AIM OF THE EXERCISE >> Your job is to return every line in the data holding the string "trabajo".

━━━━━━━━━━

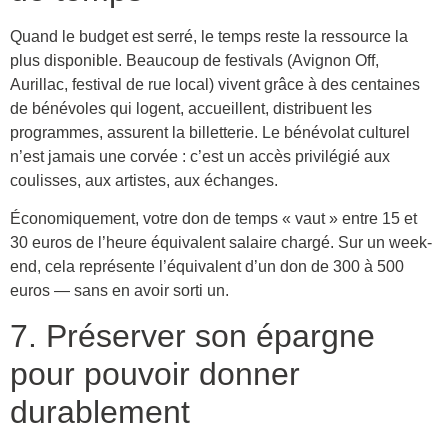
Quand le budget est serré, le temps reste la ressource la
plus disponible. Beaucoup de festivals (Avignon Off,
Aurillac, festival de rue local) vivent grâce à des centaines
de bénévoles qui logent, accueillent, distribuent les
programmes, assurent la billetterie. Le bénévolat culturel
n’est jamais une corvée : c’est un accès privilégié aux
coulisses, aux artistes, aux échanges.
Économiquement, votre don de temps « vaut » entre 15 et
30 euros de l’heure équivalent salaire chargé. Sur un week-
end, cela représente l’équivalent d’un don de 300 à 500
euros — sans en avoir sorti un.
7. Préserver son épargne
pour pouvoir donner
durablement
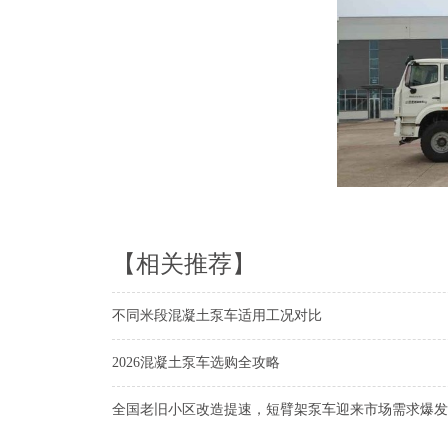
【相关推荐】
不同米段混凝土泵车适用工况对比
2026混凝土泵车选购全攻略
全国老旧小区改造提速，短臂架泵车迎来市场需求爆发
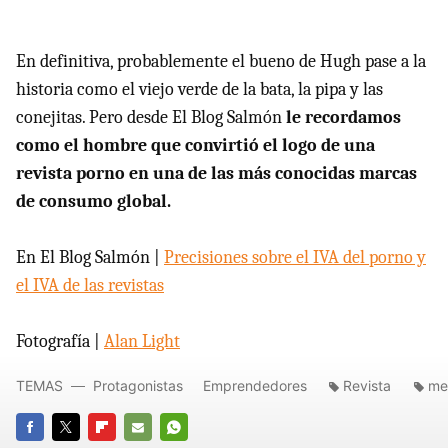
En definitiva, probablemente el bueno de Hugh pase a la
historia como el viejo verde de la bata, la pipa y las
conejitas. Pero desde El Blog Salmón
le recordamos
como el hombre que convirtió el logo de una
revista porno en una de las más conocidas marcas
de consumo global.
En El Blog Salmón |
Precisiones sobre el IVA del porno y
el IVA de las revistas
Fotografía |
Alan Light
TEMAS
Protagonistas
Emprendedores
Revista
me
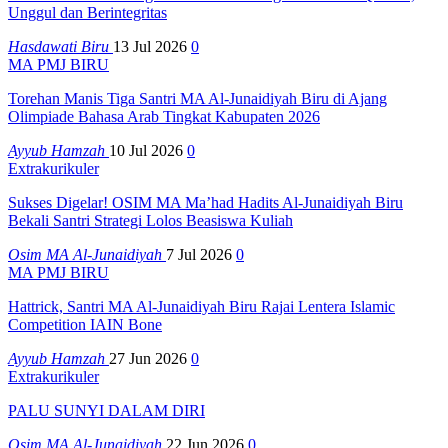
Unggul dan Berintegritas
Hasdawati Biru
13 Jul 2026
0
MA PMJ BIRU
Torehan Manis Tiga Santri MA Al-Junaidiyah Biru di Ajang
Olimpiade Bahasa Arab Tingkat Kabupaten 2026
Ayyub Hamzah
10 Jul 2026
0
Extrakurikuler
Sukses Digelar! OSIM MA Ma’had Hadits Al-Junaidiyah Biru
Bekali Santri Strategi Lolos Beasiswa Kuliah
Osim MA Al-Junaidiyah
7 Jul 2026
0
MA PMJ BIRU
Hattrick, Santri MA Al-Junaidiyah Biru Rajai Lentera Islamic
Competition IAIN Bone
Ayyub Hamzah
27 Jun 2026
0
Extrakurikuler
PALU SUNYI DALAM DIRI
Osim MA Al-Junaidiyah
22 Jun 2026
0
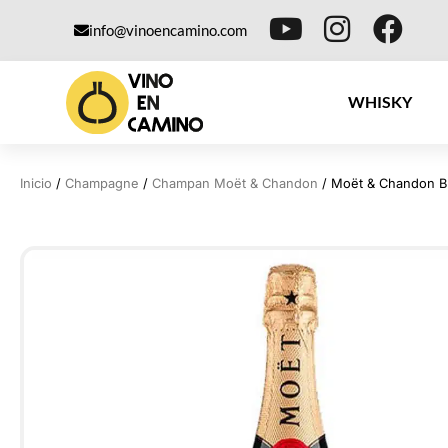
info@vinoencamino.com
WHISKY
Inicio
/
Champagne
/
Champan Moët & Chandon
/ Moët & Chandon Br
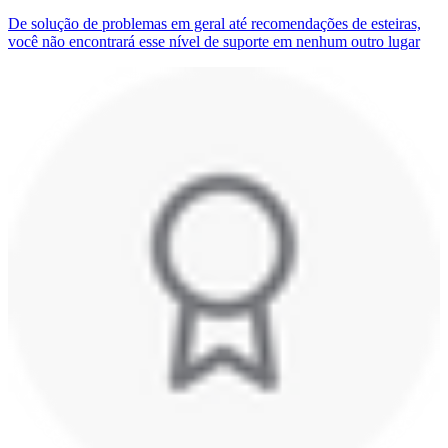
De solução de problemas em geral até recomendações de esteiras,
você não encontrará esse nível de suporte em nenhum outro lugar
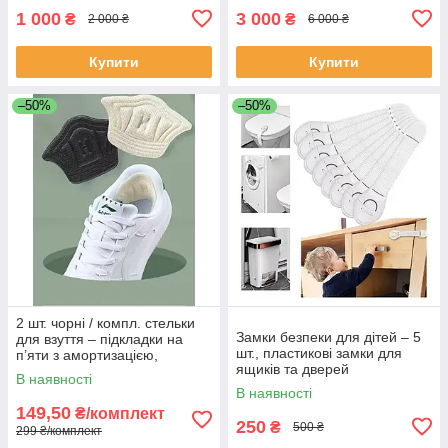
1 000
3 000
₴
₴
2 000 ₴
6 000 ₴
Купити
Купити
–50%
–50%
2 шт. чорні / компл. стельки
Замки безпеки для дітей – 5
для взуття – підкладки на
шт., пластикові замки для
п’яти з амортизацією,
ящиків та дверей
регульований розмір
В наявності
В наявності
149,50
₴/комплект
250
₴
500 ₴
299 ₴/комплект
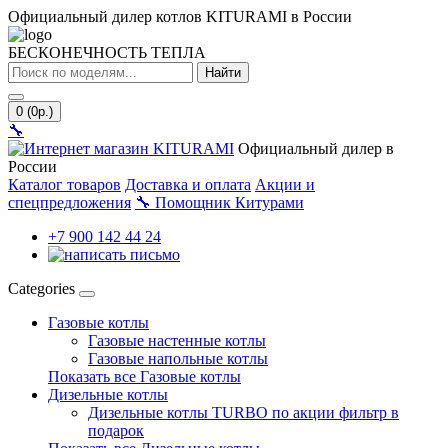
Официальный дилер котлов KITURAMI в России
БЕСКОНЕЧНОСТЬ ТЕПЛА
Найти
0 (0р.)
🔧
Официальный дилер в
России
Каталог товаров
Доставка и оплата
Акции и
спецпредложения
🔧
Помощник Китурами
+7 900 142 44 24
Categories
Газовые котлы
Газовые настенные котлы
Газовые напольные котлы
Показать все Газовые котлы
Дизельные котлы
Дизельные котлы TURBO по акции фильтр в
подарок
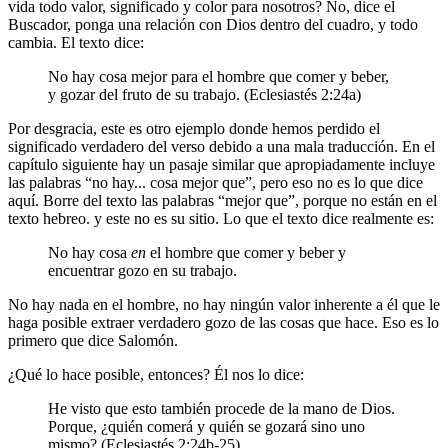
vida todo valor, significado y color para nosotros? No, dice el
Buscador, ponga una relación con Dios dentro del cuadro, y todo
cambia. El texto dice:
No hay cosa mejor para el hombre que comer y beber,
y gozar del fruto de su trabajo. (Eclesiastés 2:24a)
Por desgracia, este es otro ejemplo donde hemos perdido el
significado verdadero del verso debido a una mala traducción. En el
capítulo siguiente hay un pasaje similar que apropiadamente incluye
las palabras “no hay... cosa mejor que”, pero eso no es lo que dice
aquí. Borre del texto las palabras “mejor que”, porque no están en el
texto hebreo. y este no es su sitio. Lo que el texto dice realmente es:
No hay cosa
en
el hombre que comer y beber y
encuentrar gozo en su trabajo.
No hay nada en el hombre, no hay ningún valor inherente a él que le
haga posible extraer verdadero gozo de las cosas que hace. Eso es lo
primero que dice Salomón.
¿Qué lo hace posible, entonces? Él nos lo dice:
He visto que esto también procede de la mano de Dios.
Porque, ¿quién comerá y quién se gozará sino uno
mismo? (Eclesiastés 2:24b-25)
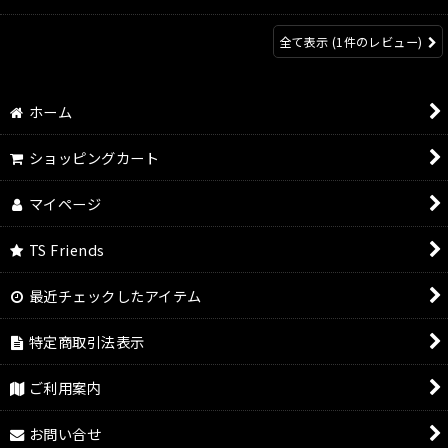
全て表示
(1件のレビュー)
ホーム
ショッピングカート
マイページ
TS Friends
最近チェックしたアイテム
特定商取引法表示
ご利用案内
お問い合せ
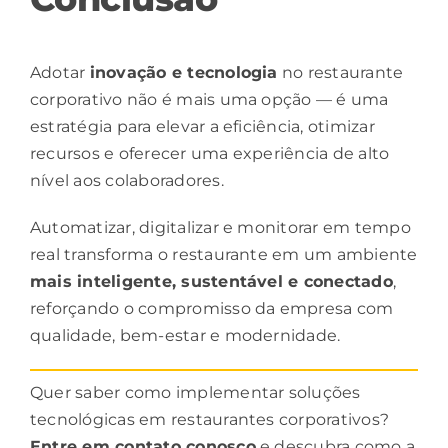
Adotar
inovação e tecnologia
no restaurante
corporativo não é mais uma opção — é uma
estratégia para elevar a eficiência, otimizar
recursos e oferecer uma experiência de alto
nível aos colaboradores.
Automatizar, digitalizar e monitorar em tempo
real transforma o restaurante em um ambiente
mais inteligente, sustentável e conectado
,
reforçando o compromisso da empresa com
qualidade, bem-estar e modernidade.
Quer saber como implementar soluções
tecnológicas em restaurantes corporativos?
Entre em contato conosco
e descubra como a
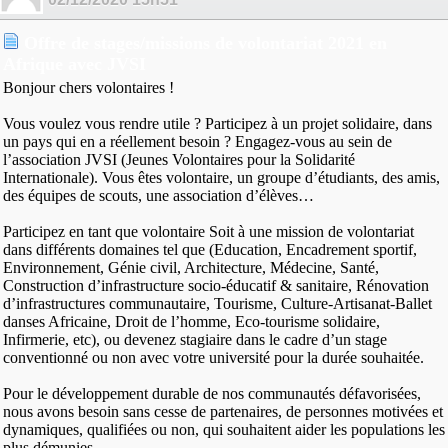
Offre de stages/missions de volontariat 2021 en
Afrique avec JVSI
Bonjour chers volontaires !
Vous voulez vous rendre utile ? Participez à un projet solidaire, dans
un pays qui en a réellement besoin ? Engagez-vous au sein de
l’association JVSI (Jeunes Volontaires pour la Solidarité
Internationale). Vous êtes volontaire, un groupe d’étudiants, des amis,
des équipes de scouts, une association d’élèves…
Participez en tant que volontaire Soit à une mission de volontariat
dans différents domaines tel que (Education, Encadrement sportif,
Environnement, Génie civil, Architecture, Médecine, Santé,
Construction d’infrastructure socio-éducatif & sanitaire, Rénovation
d’infrastructures communautaire, Tourisme, Culture-Artisanat-Ballet
danses Africaine, Droit de l’homme, Eco-tourisme solidaire,
Infirmerie, etc), ou devenez stagiaire dans le cadre d’un stage
conventionné ou non avec votre université pour la durée souhaitée.
Pour le développement durable de nos communautés défavorisées,
nous avons besoin sans cesse de partenaires, de personnes motivées et
dynamiques, qualifiées ou non, qui souhaitent aider les populations les
plus démunies.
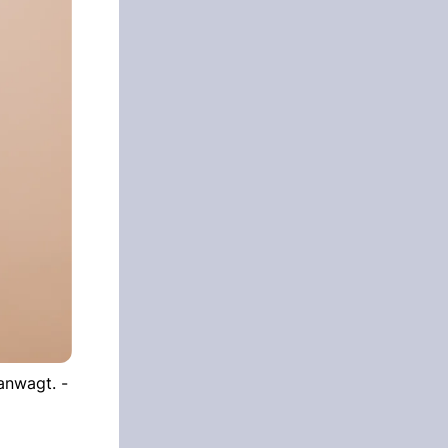
anwagt. -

━━━━━━━━━━

WRITTEN SOLUTION >>
y gozar del fruto de su trabajo. (Eclesiastés 2:24a)
encuentrar gozo en su trabajo.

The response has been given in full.